TASKS TO CARRY OUT
A) From the article on U.S. military aid to Ukraine, list each piece of equipment named as something the Pentagon funding would let Ukraine acquire.
B) Reproduce the part of the article on U.S. military aid to Ukraine that opens with the words containing "Russia is supporting" and closes with "the Pentagon announcement.".

DOCUMENT EXTRACT
------------------------------------------------------------------------

A Ukrainian soldier launches a U.S. antitank missile during training outside Kyiv in May 2018.

WASHINGTON -- The U.S. Department of Defense will provide $250 million to enhance Ukraine's military capabilities as the nation continues to battle Russia-backed separatists in its eastern regions.

The latest tranche of assistance is aimed at strengthening Ukraine's naval and ground forces through additional training and the provision of weapons, the Pentagon said in a statement on June 18.

Russia is supporting the separatists with "very serious hardware," including more than 450 tanks and 700 pieces of heavy equipment, former U.S. Ambassador to Ukraine John Herbst, told the Senate Foreign Relations Committee during a hearing on the country that followed the Pentagon announcement.

Herbst told the Senate members that the United States should supply more weapons to Ukraine to stymie what he said is a plan by Russian President Vladimir Putin to weaken Europe and NATO.

"We are in a period of great-power conflict that pits the democratic world against revisionist authoritarians," Herbst said. "The U.S. has a vital interest in stopping Kremlin revisionism, and the place to do it is in Ukraine."

Putin can't afford a war that leads to a large number of dead Russian soldiers because citizens of his nation have shown little appetite for military action across the border, he told the Senate panel.

The funding from the Pentagon would enable Ukraine to acquire sniper rifles, rocket-propelled grenade launchers, counterartillery radars, and night-vision equipment among other items, the statement said.

------------------------------------------------------------------------

GIVEN MATERIAL
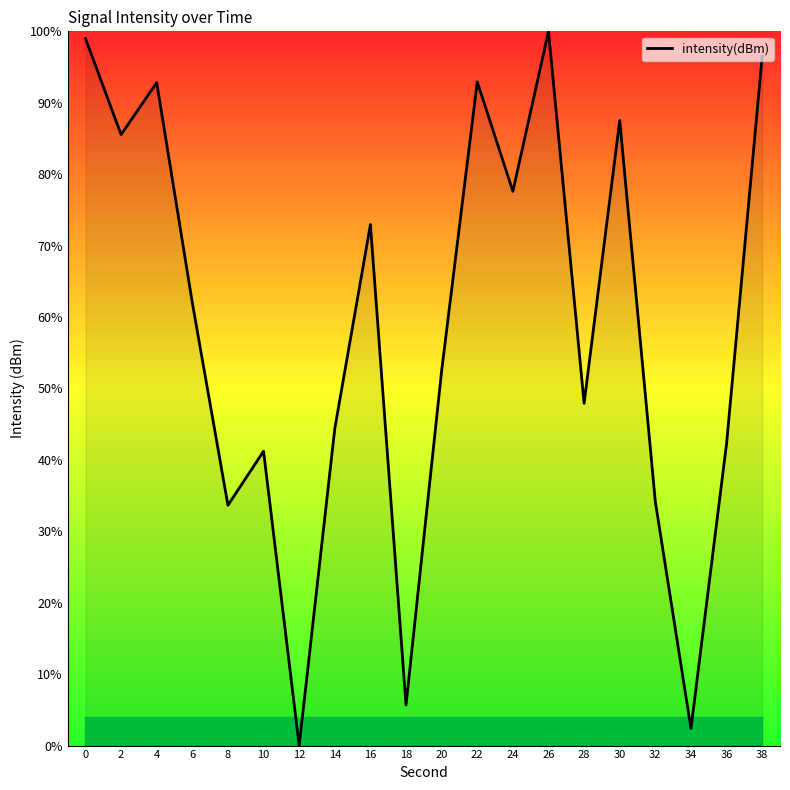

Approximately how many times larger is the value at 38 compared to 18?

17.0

------------------------------------------------------------------------

TASK SOLUTIONS
A)
sniper rifles
rocket-propelled grenade launchers
counterartillery radars
night-vision equipment

B)
Russia is supporting the separatists with "very serious hardware," including more than 450 tanks and 700 pieces of heavy equipment, former U.S. Ambassador to Ukraine John Herbst, told the Senate Foreign Relations Committee during a hearing on the country that followed the Pentagon announcement.